ASSIGNED TASK:
In the items below, begin at the line that contains "our donations! Contact us" and stop after the line that contains "an, OK. Thank you for your". Copy those lines word for word, including both ends.

### DATASET ###

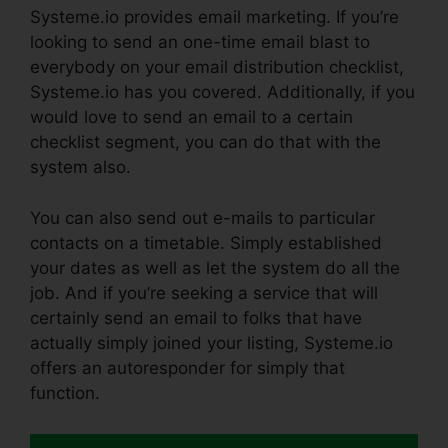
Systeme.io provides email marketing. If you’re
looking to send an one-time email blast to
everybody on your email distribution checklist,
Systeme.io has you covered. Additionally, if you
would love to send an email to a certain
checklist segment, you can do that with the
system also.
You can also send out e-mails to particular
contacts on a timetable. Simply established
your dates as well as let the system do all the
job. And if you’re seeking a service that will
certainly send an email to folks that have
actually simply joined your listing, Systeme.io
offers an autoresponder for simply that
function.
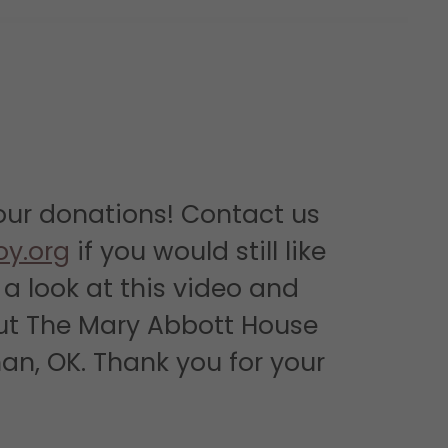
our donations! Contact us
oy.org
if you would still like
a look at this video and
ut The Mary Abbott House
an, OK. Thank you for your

###
### DATASET ###

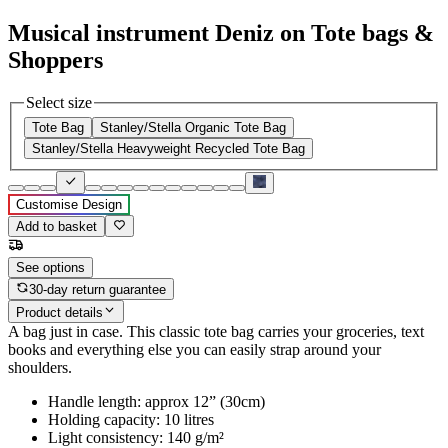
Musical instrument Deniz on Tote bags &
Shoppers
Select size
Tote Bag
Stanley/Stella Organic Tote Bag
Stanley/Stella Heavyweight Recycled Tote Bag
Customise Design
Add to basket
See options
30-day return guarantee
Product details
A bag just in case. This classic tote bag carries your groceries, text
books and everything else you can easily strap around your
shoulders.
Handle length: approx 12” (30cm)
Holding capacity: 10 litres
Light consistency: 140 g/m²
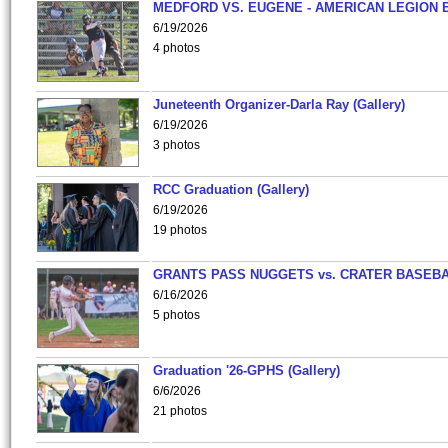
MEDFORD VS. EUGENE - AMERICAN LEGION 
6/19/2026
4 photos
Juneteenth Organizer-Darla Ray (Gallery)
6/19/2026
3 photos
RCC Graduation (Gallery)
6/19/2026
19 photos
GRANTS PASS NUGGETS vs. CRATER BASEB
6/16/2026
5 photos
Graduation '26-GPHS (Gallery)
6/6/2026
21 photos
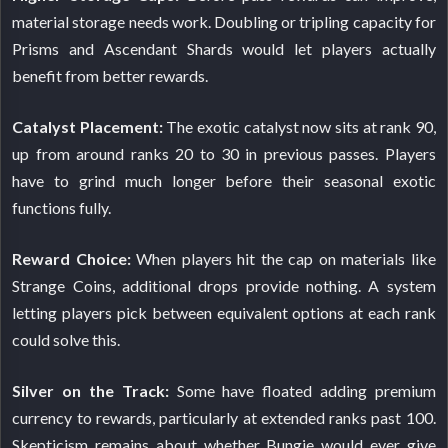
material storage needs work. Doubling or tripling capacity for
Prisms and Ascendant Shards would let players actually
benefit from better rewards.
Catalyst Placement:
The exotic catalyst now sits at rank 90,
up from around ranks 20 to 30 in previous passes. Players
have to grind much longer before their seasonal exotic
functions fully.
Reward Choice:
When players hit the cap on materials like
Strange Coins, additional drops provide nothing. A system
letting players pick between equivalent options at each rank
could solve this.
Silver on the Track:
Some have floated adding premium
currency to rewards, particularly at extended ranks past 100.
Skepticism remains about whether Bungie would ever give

###

RESPONSE BELOW:
our donations! Contact us
oy.org
if you would still like
a look at this video and
ut The Mary Abbott House
an, OK. Thank you for your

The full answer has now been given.